(Saved data entries)
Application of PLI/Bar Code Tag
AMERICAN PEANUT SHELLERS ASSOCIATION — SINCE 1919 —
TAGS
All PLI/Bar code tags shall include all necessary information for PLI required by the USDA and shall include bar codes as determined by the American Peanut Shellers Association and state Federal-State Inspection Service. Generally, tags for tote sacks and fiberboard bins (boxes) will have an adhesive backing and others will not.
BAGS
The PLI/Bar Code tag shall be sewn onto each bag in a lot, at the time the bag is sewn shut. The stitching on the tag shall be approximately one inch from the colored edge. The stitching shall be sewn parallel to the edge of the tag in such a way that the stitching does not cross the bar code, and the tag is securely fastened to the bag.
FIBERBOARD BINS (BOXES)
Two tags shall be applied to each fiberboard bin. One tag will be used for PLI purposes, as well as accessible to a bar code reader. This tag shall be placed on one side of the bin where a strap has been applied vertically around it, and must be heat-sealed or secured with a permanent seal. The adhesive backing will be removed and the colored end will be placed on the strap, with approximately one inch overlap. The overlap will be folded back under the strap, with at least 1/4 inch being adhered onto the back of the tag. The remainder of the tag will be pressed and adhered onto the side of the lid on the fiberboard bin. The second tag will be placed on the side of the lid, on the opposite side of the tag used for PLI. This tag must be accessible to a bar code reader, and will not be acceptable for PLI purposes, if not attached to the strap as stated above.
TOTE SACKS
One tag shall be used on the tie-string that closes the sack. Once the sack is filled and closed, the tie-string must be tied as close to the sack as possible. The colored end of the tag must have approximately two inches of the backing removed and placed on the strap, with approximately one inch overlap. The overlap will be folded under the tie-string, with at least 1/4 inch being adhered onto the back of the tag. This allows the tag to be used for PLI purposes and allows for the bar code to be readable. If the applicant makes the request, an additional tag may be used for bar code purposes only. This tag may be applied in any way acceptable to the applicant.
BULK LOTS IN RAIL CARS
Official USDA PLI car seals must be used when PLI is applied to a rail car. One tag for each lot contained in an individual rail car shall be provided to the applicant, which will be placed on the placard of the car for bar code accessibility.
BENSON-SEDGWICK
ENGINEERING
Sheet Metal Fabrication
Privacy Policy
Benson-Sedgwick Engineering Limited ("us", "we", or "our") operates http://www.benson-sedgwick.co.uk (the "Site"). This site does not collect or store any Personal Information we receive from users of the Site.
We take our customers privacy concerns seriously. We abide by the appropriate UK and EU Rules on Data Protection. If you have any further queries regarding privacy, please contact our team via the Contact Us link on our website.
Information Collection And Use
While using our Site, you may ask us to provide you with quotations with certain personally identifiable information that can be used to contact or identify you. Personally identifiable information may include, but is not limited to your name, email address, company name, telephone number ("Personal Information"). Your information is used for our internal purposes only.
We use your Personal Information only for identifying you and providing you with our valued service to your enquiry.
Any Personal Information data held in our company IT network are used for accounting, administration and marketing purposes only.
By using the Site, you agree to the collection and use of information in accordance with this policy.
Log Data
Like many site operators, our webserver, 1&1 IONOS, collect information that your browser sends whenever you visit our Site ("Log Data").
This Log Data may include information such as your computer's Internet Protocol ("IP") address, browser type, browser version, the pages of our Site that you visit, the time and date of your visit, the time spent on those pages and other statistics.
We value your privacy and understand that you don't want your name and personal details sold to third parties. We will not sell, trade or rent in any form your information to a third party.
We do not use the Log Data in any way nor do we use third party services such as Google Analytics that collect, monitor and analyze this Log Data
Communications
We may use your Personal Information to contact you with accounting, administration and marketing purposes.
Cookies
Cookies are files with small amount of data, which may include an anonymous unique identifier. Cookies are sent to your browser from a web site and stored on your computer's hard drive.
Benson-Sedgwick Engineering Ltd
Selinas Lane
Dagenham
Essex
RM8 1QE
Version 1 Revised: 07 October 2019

_WORK REQUIRED_
In the data above, which lines lie between the line with "Official USDA PLI" and the line with "Information Collection And Use", inclusive? Print those lines exactly and nothing else.

_RESULT OF THIS TASK_
Official USDA PLI car seals must be used when PLI is applied to a rail car. One tag for each lot contained in an individual rail car shall be provided to the applicant, which will be placed on the placard of the car for bar code accessibility.
BENSON-SEDGWICK
ENGINEERING
Sheet Metal Fabrication
Privacy Policy
Benson-Sedgwick Engineering Limited ("us", "we", or "our") operates http://www.benson-sedgwick.co.uk (the "Site"). This site does not collect or store any Personal Information we receive from users of the Site.
We take our customers privacy concerns seriously. We abide by the appropriate UK and EU Rules on Data Protection. If you have any further queries regarding privacy, please contact our team via the Contact Us link on our website.
Information Collection And Use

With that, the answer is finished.